Given data:
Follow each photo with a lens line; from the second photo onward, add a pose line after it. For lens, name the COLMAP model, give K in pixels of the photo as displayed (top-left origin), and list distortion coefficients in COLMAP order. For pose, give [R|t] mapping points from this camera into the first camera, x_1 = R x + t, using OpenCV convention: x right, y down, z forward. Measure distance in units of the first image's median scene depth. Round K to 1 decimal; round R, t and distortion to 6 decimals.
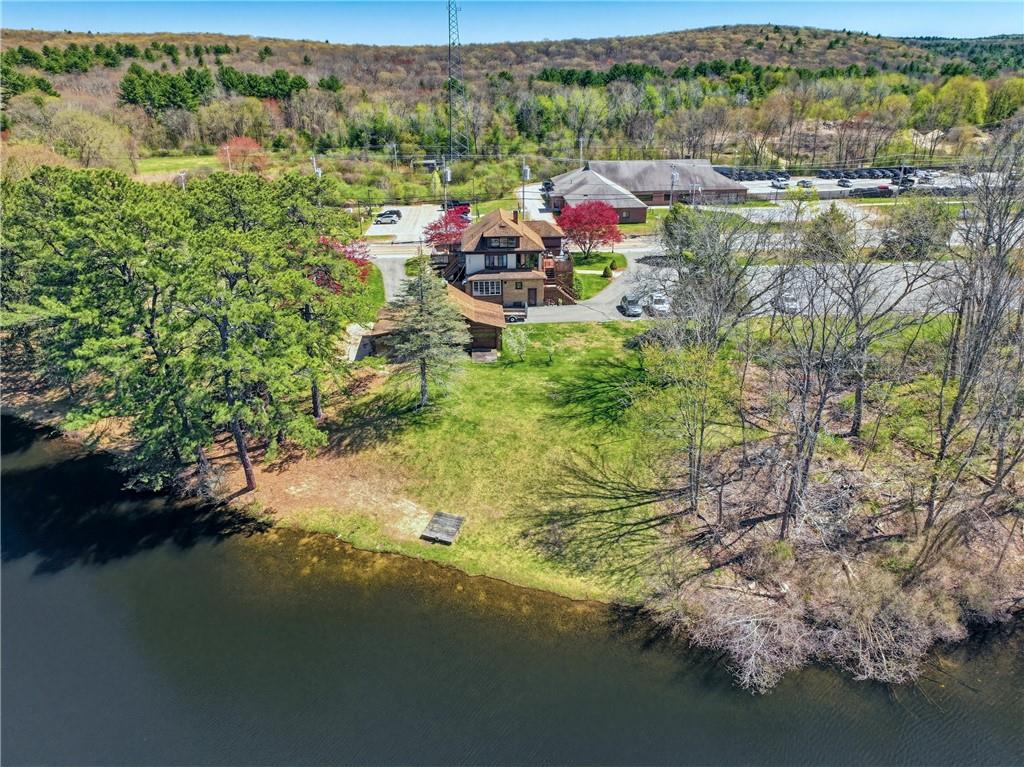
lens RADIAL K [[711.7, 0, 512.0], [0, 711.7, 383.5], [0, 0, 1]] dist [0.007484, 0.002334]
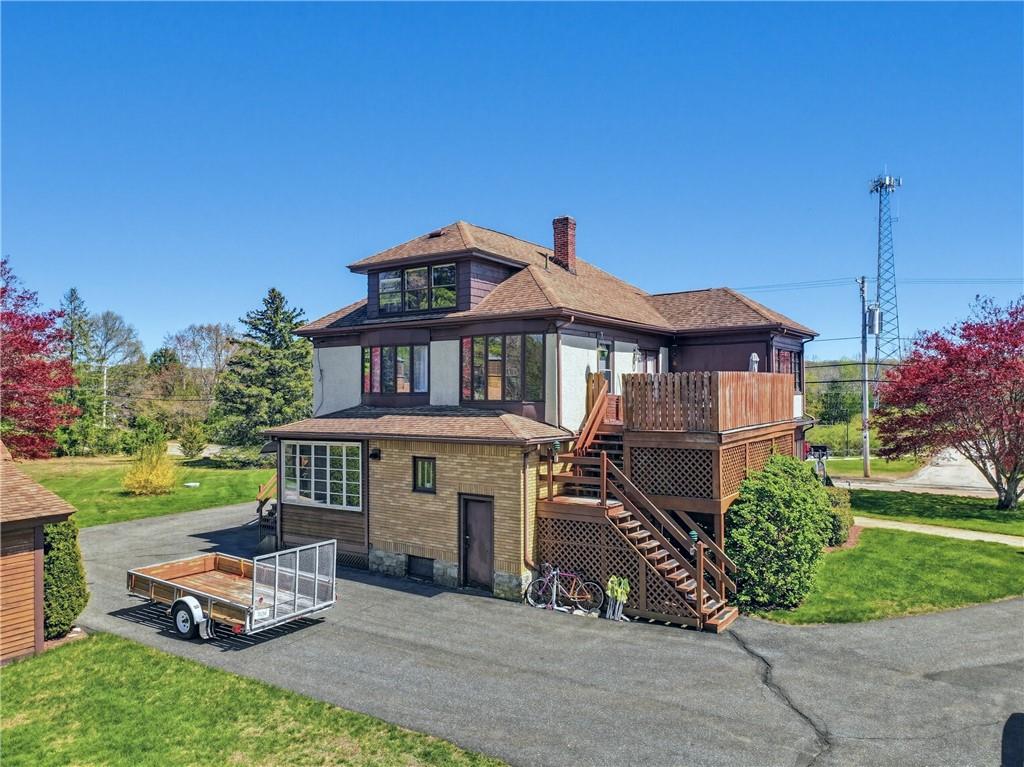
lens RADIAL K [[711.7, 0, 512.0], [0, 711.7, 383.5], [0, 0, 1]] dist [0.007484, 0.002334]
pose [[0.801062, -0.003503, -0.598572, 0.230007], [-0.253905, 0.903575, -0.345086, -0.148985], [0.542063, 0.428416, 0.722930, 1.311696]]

Goal of the exercise: Give the listing again word for word, but drop every picture.

Answer to this task:
Follow each photo with a lens line; from the second photo onward, add a pose line after it. For lens, name the COLMAP model, give K in pixels of the photo as displayed (top-left origin), and list distortion coefficients in COLMAP order. For pose, give [R|t] mapping points from this camera into the first camera, x_1 = R x + t, using OpenCV convention: x right, y down, z forward. Measure distance in units of the first image's median scene depth. Round K to 1 decimal; round R, t and distortion to 6 decimals.
lens RADIAL K [[711.7, 0, 512.0], [0, 711.7, 383.5], [0, 0, 1]] dist [0.007484, 0.002334]
lens RADIAL K [[711.7, 0, 512.0], [0, 711.7, 383.5], [0, 0, 1]] dist [0.007484, 0.002334]
pose [[0.801062, -0.003503, -0.598572, 0.230007], [-0.253905, 0.903575, -0.345086, -0.148985], [0.542063, 0.428416, 0.722930, 1.311696]]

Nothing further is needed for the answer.